Assédio e descrédito
A identificação do pinochetismo como fundamento do modelo econômico é mais um desdobramento dos estudos do historiador para caracterizar o fenômeno que levou Bolsonaro ao poder. Nesse sentido, Roberto Jefferson pode ser considerado, na avaliação de João Cezar, “uma metonímia, um retrato involuntário, mas muito poderoso, da essência do bolsonarismo”.
Entre outros aspectos, “o bolsonarismo é um assédio permanente contra todas as instituições democráticas, cuja finalidade é produzir uma visão crítica da realidade”. Razão por que promove tantos ataques e cortes de verbas nas universidades federais e na educação básica. No orçamento para 2023, o professor da UERJ observa que os recursos destinados a creches permitiriam construir o inacreditável número de apenas cinco unidades.
“O bolsonarismo é esse assédio permanente, cuja finalidade é manietar as instituições, desacreditar todos os centros de produção crítica da realidade, para que não haja nenhuma barreira aos seus desejos totalitários, para que seus crimes fiquem impunes”, diz João Cezar. “Nesse quadro, até o padre Kelmon se torna significativo. Um falso padre, que lança mão de uma falsa autoridade, e torna qualquer debate político impossível, porque se torna uma caricatura. O desejo do bolsonarismo é despolitizar a pólis, e a caricatura é o caráter perverso do movimento, com a função de desmobilizar. Se não há mais verdade, só versões, vai vencer a versão do mais forte. E quem comprou armas neste país foram eles.”
Reconstrução e resistência
Essa guerra cultural pressupõe a produção contínua de narrativas polarizadoras, construídas com base em fake news e teorias de conspiração, na invenção de inimigos em série, para manter a militância mobilizada. “o que se traduz em linchamentos digitais e cancelamentos”, afirma o pesquisador.

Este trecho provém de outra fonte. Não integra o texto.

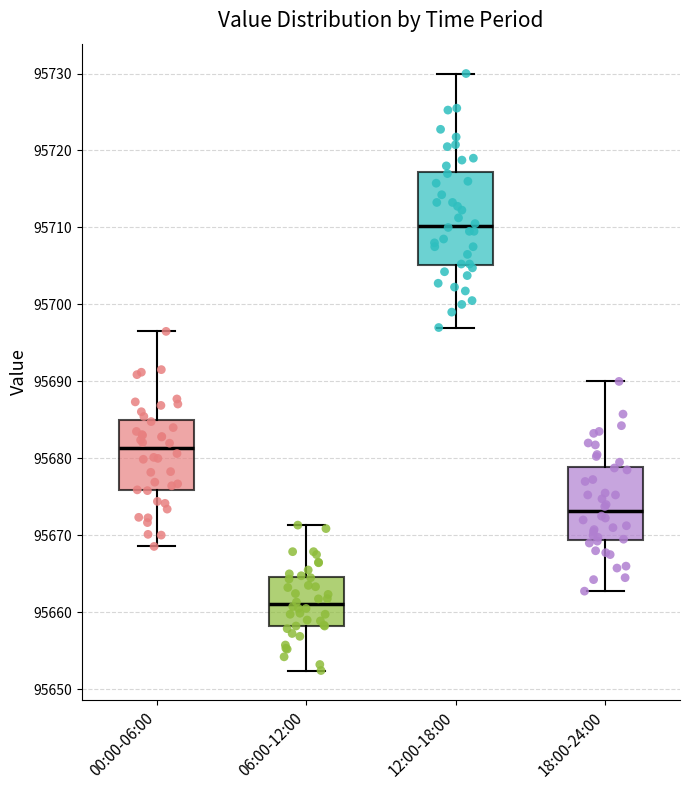

Reading left to right, read every box against the y-axis: the position of its median line, the range the box covers, and the ends of its whiskers. The values are not printed on the chart, so give them approximately, as read against the axis.

00:00-06:00: median 95681, box 95676 to 95685, whiskers 95669 to 95697
06:00-12:00: median 95661, box 95658 to 95665, whiskers 95652 to 95671
12:00-18:00: median 95710, box 95705 to 95717, whiskers 95697 to 95730
18:00-24:00: median 95673, box 95669 to 95679, whiskers 95663 to 95690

Para ele, será necessário uma década para superar os efeitos cognitivos do bolsonarismo, agora enraizado na sociedade.
Para vencê-lo, o pesquisador defende a responsabilização dos autores dos muitos crimes cometidos ao longo desta campanha, além de investimentos amplos e descentralizados em educação, cultura e conteúdo. “A Frente Ampla vai ganhar e vamos reconstruir o país”, acredita. “Espero que as instituições tenham aprendido a lição. A extrema direita chegou ao poder pela despolitização da política e pela desmoralização das instituições.”
Lances como o do pastor que apresentou uma intimação falsa do TSE, as declarações chocantes da ex-ministra Damares Alves sobre pedofilia, a atuação desastrosa em Manaus (AM) do ex-ministro da saúde general Eduardo Pazzuello, as acusações do ministro das Comunicações Fábio Faria contra as rádios…foram muitos os episódios que merecem investigação e não podem ficar impunes, se configurarem crime ou tentativa de fraude eleitoral. “Será preciso, após a vitória da Frente Ampla, que as instituições responsabilizem os criminosos”, ressalta.
Em outra frente, João Cezar destaca a disputa dos conteúdos.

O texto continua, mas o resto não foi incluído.